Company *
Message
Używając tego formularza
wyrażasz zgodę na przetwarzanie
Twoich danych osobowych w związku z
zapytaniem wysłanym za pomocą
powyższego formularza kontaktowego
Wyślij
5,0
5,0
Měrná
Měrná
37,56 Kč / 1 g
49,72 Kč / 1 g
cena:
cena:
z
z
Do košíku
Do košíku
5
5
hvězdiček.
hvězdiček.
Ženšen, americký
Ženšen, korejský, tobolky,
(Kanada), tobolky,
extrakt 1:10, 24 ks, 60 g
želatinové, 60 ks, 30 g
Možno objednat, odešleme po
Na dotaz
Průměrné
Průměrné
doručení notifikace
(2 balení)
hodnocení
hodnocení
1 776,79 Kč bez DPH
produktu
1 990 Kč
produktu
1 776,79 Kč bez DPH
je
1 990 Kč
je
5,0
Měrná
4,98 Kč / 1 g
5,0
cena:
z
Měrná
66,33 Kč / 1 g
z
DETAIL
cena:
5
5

REQUIREMENT:
Repeat each line above exactly as it stands.

ANSWER TO THIS EXERCISE:
Company *
Message
Używając tego formularza
wyrażasz zgodę na przetwarzanie
Twoich danych osobowych w związku z
zapytaniem wysłanym za pomocą
powyższego formularza kontaktowego
Wyślij
5,0
5,0
Měrná
Měrná
37,56 Kč / 1 g
49,72 Kč / 1 g
cena:
cena:
z
z
Do košíku
Do košíku
5
5
hvězdiček.
hvězdiček.
Ženšen, americký
Ženšen, korejský, tobolky,
(Kanada), tobolky,
extrakt 1:10, 24 ks, 60 g
želatinové, 60 ks, 30 g
Možno objednat, odešleme po
Na dotaz
Průměrné
Průměrné
doručení notifikace
(2 balení)
hodnocení
hodnocení
1 776,79 Kč bez DPH
produktu
1 990 Kč
produktu
1 776,79 Kč bez DPH
je
1 990 Kč
je
5,0
Měrná
4,98 Kč / 1 g
5,0
cena:
z
Měrná
66,33 Kč / 1 g
z
DETAIL
cena:
5
5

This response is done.